• _Prompt_
Return the lines from the start of the data through the line with "23: (129, 382, 1.79)". Include both of those lines and no others.
Provided records below:
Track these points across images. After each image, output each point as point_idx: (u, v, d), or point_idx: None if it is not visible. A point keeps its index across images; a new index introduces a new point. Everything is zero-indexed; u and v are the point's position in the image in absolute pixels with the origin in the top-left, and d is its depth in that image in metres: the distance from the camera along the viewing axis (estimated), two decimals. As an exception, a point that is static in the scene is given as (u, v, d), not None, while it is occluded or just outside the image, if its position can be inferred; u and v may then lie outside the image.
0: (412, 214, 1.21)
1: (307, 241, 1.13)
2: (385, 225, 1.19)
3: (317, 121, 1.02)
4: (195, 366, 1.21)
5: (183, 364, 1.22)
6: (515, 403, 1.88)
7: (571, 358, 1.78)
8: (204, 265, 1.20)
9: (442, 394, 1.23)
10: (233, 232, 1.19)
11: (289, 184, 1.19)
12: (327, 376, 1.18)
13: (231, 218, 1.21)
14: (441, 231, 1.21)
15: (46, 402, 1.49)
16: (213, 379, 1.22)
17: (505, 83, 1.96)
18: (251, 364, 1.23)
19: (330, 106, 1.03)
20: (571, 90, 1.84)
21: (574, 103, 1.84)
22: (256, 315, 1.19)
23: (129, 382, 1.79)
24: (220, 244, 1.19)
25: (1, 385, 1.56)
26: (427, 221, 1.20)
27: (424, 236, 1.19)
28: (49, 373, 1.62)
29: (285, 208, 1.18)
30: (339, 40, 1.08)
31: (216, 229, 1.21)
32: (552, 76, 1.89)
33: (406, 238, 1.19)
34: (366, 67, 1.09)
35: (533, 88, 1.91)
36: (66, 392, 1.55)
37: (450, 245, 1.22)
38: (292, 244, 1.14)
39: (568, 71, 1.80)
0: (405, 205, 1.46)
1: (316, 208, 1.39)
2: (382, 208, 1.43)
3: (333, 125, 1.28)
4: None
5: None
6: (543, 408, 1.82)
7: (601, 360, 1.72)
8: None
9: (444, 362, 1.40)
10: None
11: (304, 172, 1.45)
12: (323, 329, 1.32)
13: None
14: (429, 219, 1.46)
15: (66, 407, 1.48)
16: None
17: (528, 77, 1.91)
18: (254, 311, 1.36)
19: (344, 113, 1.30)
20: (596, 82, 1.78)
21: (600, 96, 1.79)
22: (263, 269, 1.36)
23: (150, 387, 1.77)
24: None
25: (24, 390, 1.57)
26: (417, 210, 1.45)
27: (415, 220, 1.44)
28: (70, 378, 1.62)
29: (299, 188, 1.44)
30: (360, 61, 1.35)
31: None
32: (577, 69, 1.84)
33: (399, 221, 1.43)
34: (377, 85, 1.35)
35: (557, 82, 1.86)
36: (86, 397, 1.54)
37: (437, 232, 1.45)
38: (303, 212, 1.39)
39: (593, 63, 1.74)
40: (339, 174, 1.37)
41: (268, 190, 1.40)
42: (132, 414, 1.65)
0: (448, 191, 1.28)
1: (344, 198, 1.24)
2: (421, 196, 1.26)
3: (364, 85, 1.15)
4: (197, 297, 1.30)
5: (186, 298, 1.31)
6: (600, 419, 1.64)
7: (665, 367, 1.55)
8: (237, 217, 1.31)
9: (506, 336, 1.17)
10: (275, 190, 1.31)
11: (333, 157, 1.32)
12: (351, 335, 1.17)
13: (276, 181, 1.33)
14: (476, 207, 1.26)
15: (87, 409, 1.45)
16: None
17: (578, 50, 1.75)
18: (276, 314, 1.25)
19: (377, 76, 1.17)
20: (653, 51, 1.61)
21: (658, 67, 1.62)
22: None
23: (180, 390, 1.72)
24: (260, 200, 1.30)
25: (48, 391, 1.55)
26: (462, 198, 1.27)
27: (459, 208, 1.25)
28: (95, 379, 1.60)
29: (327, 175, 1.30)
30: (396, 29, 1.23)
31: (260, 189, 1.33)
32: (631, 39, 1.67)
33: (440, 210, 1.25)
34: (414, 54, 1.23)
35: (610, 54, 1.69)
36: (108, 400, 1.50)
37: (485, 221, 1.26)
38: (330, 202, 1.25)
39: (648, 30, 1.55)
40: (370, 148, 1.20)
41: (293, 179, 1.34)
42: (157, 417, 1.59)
End of Provided records.
• _Response_
Track these points across images. After each image, output each point as point_idx: (u, v, d), or point_idx: None if it is not visible. A point keeps its index across images; a new index introduces a new point. Everything is zero-indexed; u and v are the point's position in the image in absolute pixels with the origin in the top-left, and d is its depth in that image in metres: the distance from the camera along the viewing axis (estimated), two decimals. As an exception, a point that is static in the scene is given as (u, v, d), not None, while it is occluded or just outside the image, if its position can be inferred; u and v may then lie outside the image.
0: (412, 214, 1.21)
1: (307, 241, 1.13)
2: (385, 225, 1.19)
3: (317, 121, 1.02)
4: (195, 366, 1.21)
5: (183, 364, 1.22)
6: (515, 403, 1.88)
7: (571, 358, 1.78)
8: (204, 265, 1.20)
9: (442, 394, 1.23)
10: (233, 232, 1.19)
11: (289, 184, 1.19)
12: (327, 376, 1.18)
13: (231, 218, 1.21)
14: (441, 231, 1.21)
15: (46, 402, 1.49)
16: (213, 379, 1.22)
17: (505, 83, 1.96)
18: (251, 364, 1.23)
19: (330, 106, 1.03)
20: (571, 90, 1.84)
21: (574, 103, 1.84)
22: (256, 315, 1.19)
23: (129, 382, 1.79)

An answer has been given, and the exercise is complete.